SLOVAKIA TURNS AWAY FROM MOSCOW.

Publication: Monitor Volume: 5 Issue: 27

Slovakia has apparently decided to significantly curtail its acquisitions of Russian military hardware, and would also like to revise an earlier US$150 million contract under which the country was to have purchased Russian S-300 air defense missiles. As the Russian newspaper “Kommersant daily” noted sourly on February 4, Bratislava’s decision to cut purchases of Russian arms is a result of the fall of the Vladimir Meciar pro-Russian government last autumn and its replacement with a government committed to close ties with the EU and NATO. Prior to those elections, allegations of corruption in connection with the S-300 deal had circulated among Slovakian defense officials. The new government subsequently made clear that it intended to review establishing broader relations with Russia.

Slovakia’s arms deals with Russia were intended to help Moscow repay its debts–estimated at US$1 billion–to Bratislava. According to “Kommersant daily,” however, the new Slovakian government proposed to Moscow late last year that the debt be paid not in military hardware, but by increasing supplies of such raw materials as oil, gas and uranium for Slovakian nuclear power plants. The Russian government response to the new proposal was reportedly negative. More recently, on February 3, the Slovakian Finance Ministry reportedly announced that it would study the “expediency” of fulfilling the S-300 deal with Russia. According to “Kommersant daily,” a decision is expected by the end of the month.

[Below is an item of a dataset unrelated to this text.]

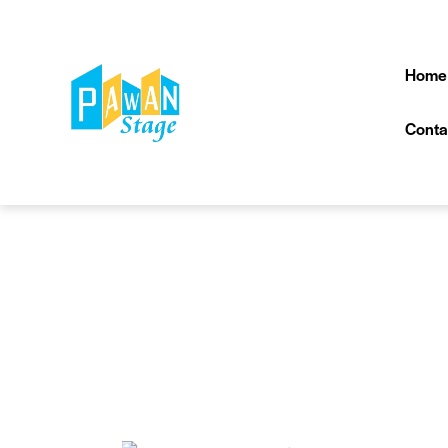
Home
Conta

The Russian newspaper equated Slovakia’s decision to forego purchase of the S-300s with a similar decision which the government of Cyprus recently made. Both decisions, the newspaper said, resulted from pressure by NATO and the United States. Washington in particular was said to be determined to stop sales of the S-300 complexes to protect the position of its own Patriot air defense missile systems. “Kommersant daily” suggested that the curtailment of its arms dealings with Moscow was one of the prices that Slovakia had to pay for improved ties to the EU and NATO (Kommersant daily, February 4; Itar-Tass, January 28).

In remarks yesterday, Slovak Premier Mikulas Dzurinda said that Bratislava was interested in developing good relations with Russia. But he made clear that the country is reorienting itself to promote closer ties to the West, and also to Poland, the Czech Republic and Hungary–the three Eastern European countries slated to be accepted into NATO this summer (Itar-Tass, February 8).